The hydrophobic effect is the observed tendency of nonpolar substances to aggregate in aqueous solution and exclude water molecules. The word hydrophobic literally means "water-fearing", and it describes the segregation of water and nonpolar substances, which maximizes hydrogen bonding between molecules of water and minimizes the area of contact between water and nonpolar molecules.
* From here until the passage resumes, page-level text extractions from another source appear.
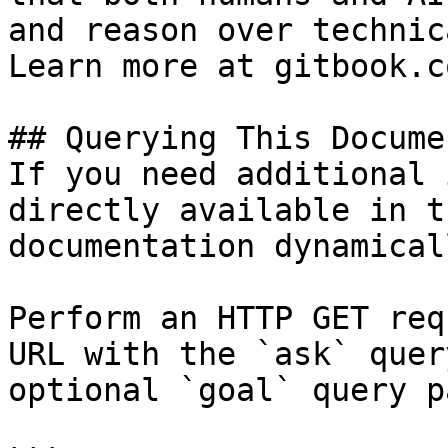
and reason over technic
Learn more at gitbook.co
## Querying This Docume
If you need additional 
directly available in t
documentation dynamical
Perform an HTTP GET req
URL with the `ask` quer
optional `goal` query p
The hydrophobic effect is responsible for the separation of a mixture of oil and water into its two components. It is also responsible for effects related to biology, including: cell membranes and vesicles formation, protein folding, insertion of membrane proteins into the nonpolar lipid environment and protein-small molecule associations. Hence the hydrophobic effect is essential to life. Substances for which this effect is observed are known as hydrophobes.
The hydrophilic groups prevent phase separation of the molecules by maintaining the hydrophobic groups in water through formation of strong hydrogen bonds with water molecules. The driving force for this self-assembly is the hydrophobic effect.
Amphiphiles are molecules that have both hydrophobic and hydrophilic domains. Detergents are composed of amphiphiles that allow hydrophobic molecules to be solubilized in water by forming micelles and bilayers (as in soap bubbles). They are also important to cell membranes composed of amphiphilic phospholipids that prevent the internal aqueous environment of a cell from mixing with external water.
In the case of protein folding, the hydrophobic effect is important to understanding the structure of proteins that have hydrophobic amino acids (such as alanine, valine, leucine, isoleucine, phenylalanine, tryptophan and methionine) clustered together within the protein. Structures of water-soluble proteins have a hydrophobic core in which side chains are buried from water, which stabilizes the folded state. Charged and polar side chains are situated on the solvent-exposed surface where they interact with surrounding water molecules. Minimizing the number of hydrophobic side chains exposed to water is the principal driving force behind the folding process, although formation of hydrogen bonds within the protein also stabilizes protein structure.